- **Data section**
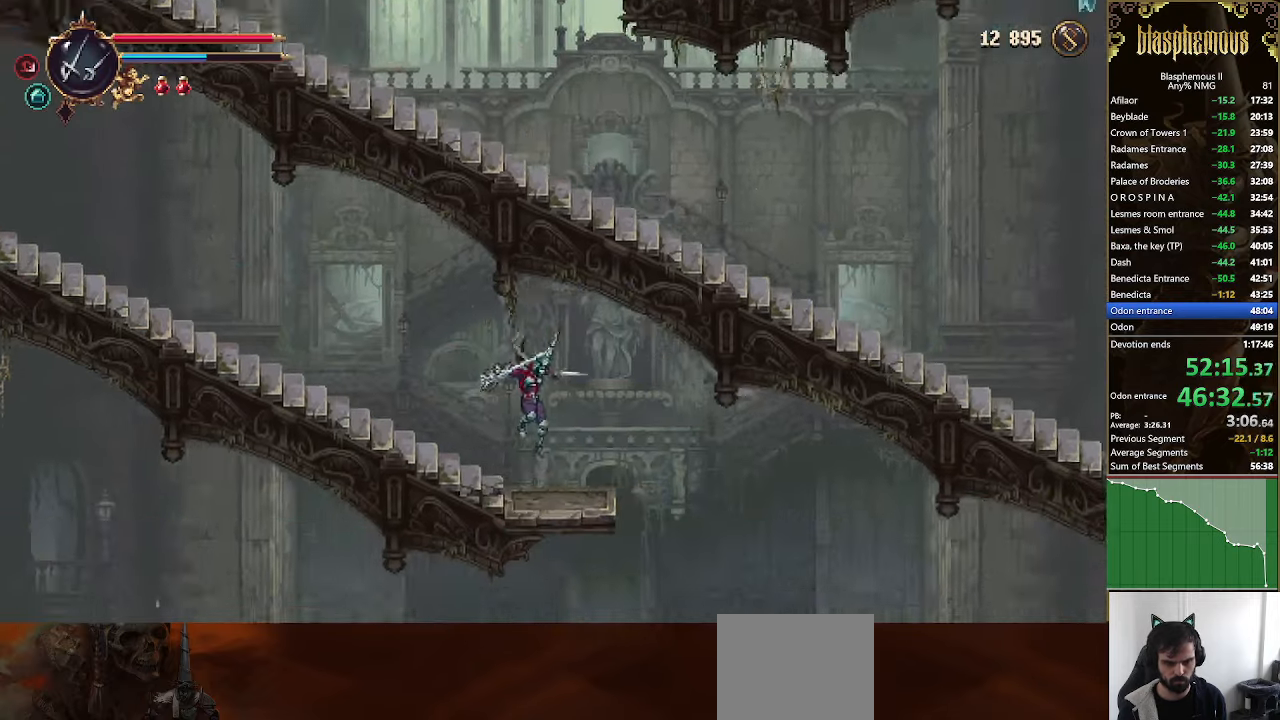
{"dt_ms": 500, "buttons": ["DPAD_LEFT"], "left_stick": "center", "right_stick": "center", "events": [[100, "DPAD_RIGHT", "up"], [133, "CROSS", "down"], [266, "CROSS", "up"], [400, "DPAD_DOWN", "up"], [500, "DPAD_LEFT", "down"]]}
...
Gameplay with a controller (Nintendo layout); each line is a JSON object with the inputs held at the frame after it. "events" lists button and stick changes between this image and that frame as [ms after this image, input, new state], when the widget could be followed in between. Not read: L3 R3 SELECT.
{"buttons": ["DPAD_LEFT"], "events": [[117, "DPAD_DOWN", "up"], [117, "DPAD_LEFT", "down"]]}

- **Work task**
Wherever a line in the data above contains the word "buttons", copy that line.

- **Written reply**
{"dt_ms": 500, "buttons": ["DPAD_LEFT"], "left_stick": "center", "right_stick": "center", "events": [[100, "DPAD_RIGHT", "up"], [133, "CROSS", "down"], [266, "CROSS", "up"], [400, "DPAD_DOWN", "up"], [500, "DPAD_LEFT", "down"]]}
{"buttons": ["DPAD_LEFT"], "events": [[117, "DPAD_DOWN", "up"], [117, "DPAD_LEFT", "down"]]}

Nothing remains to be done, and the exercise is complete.